TASK DIRECTIONS => For each line below that holds the word "plug", make a copy.
□ □ □
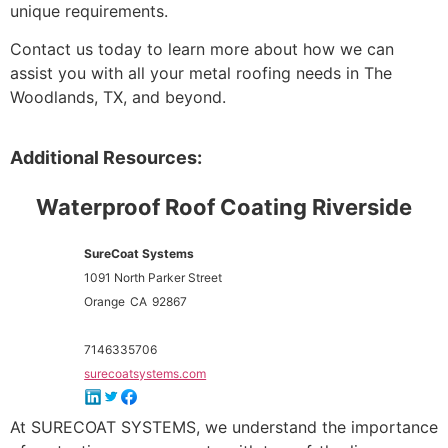
unique requirements.
Contact us today to learn more about how we can
assist you with all your metal roofing needs in The
Woodlands, TX, and beyond.
Additional Resources:
Waterproof Roof Coating Riverside
SureCoat Systems
1091 North Parker Street
Orange
CA
92867
7146335706
surecoatsystems.com
At SURECOAT SYSTEMS, we understand the importance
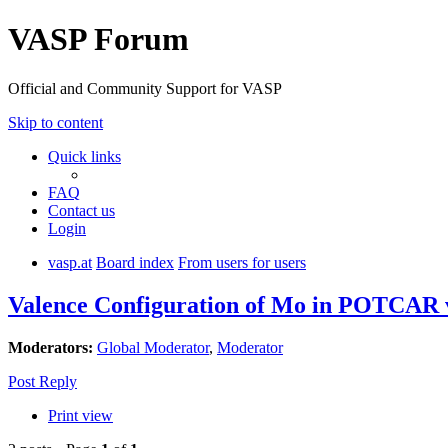
VASP Forum
Official and Community Support for VASP
Skip to content
Quick links
FAQ
Contact us
Login
vasp.at
Board index
From users for users
Valence Configuration of Mo in POTCAR
Moderators:
Global Moderator
,
Moderator
Post Reply
Print view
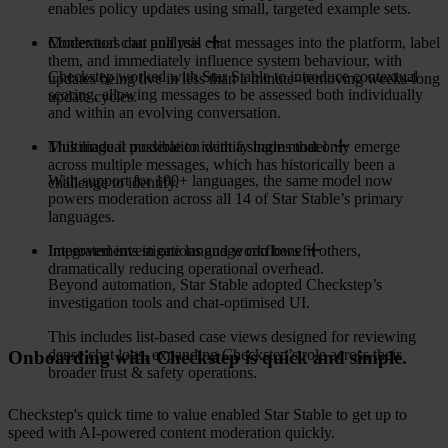
enables policy updates using small, targeted example sets.
Moderators can pull real chat messages into the platform, label
Contextual chat analysis
them, and immediately influence system behaviour, with
Checkstep worked with Star Stable to introduce contextual
updates being live in less than a minute- removing weeks-long
scoring, allowing messages to be assessed both individually
update cycles.
and within an evolving conversation.
This made it possible to identify harms that only emerge
Multilingual moderation with a single model
across multiple messages, which has historically been a
With support for 100+ languages, the same model now
challenge to identify.
powers moderation across all 14 of Star Stable’s primary
languages.
Improvements in one language can benefit others,
Integrated investigations and workflows
dramatically reducing operational overhead.
Beyond automation, Star Stable adopted Checkstep’s
investigation tools and chat-optimised UI.
This includes list-based case views designed for reviewing
dense chat logs, expanding Checkstep’s role across their
Onboarding with Checkstep is quick and simple.
broader trust & safety operations.
Checkstep's quick time to value enabled Star Stable to get up to
speed with AI-powered content moderation quickly.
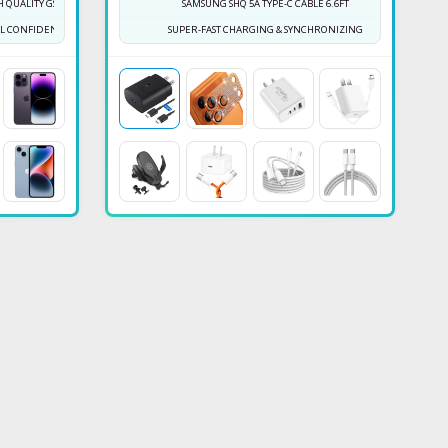
 QUALITY GS BOX
SAMSUNG SHQ 5A TYPE-C CABLE 6.6FT
ULL CONFIDENCE NOW
SUPER-FAST CHARGING & SYNCHRONIZING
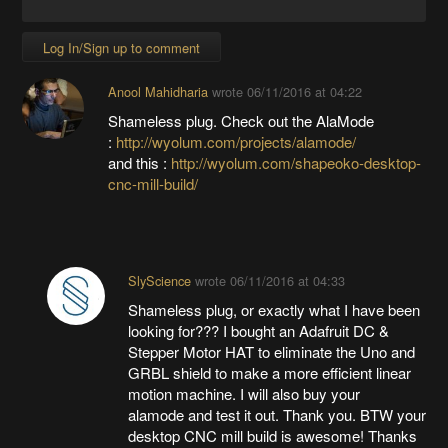
Log In/Sign up to comment
Anool Mahidharia
wrote
06/11/2016 at 04:22
Shameless plug. Check out the AlaMode
:
http://wyolum.com/projects/alamode/
and this :
http://wyolum.com/shapeoko-desktop-
cnc-mill-build/
SlyScience
wrote
06/11/2016 at 04:33
Shameless plug, or exactly what I have been
looking for??? I bought an Adafruit DC &
Stepper Motor HAT to eliminate the Uno and
GRBL shield to make a more efficient linear
motion machine. I will also buy your
alamode and test it out. Thank you. BTW your
desktop CNC mill build is awesome! Thanks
□ □ □
YOUR SOLUTION =>
Shameless plug. Check out the AlaMode
Shameless plug, or exactly what I have been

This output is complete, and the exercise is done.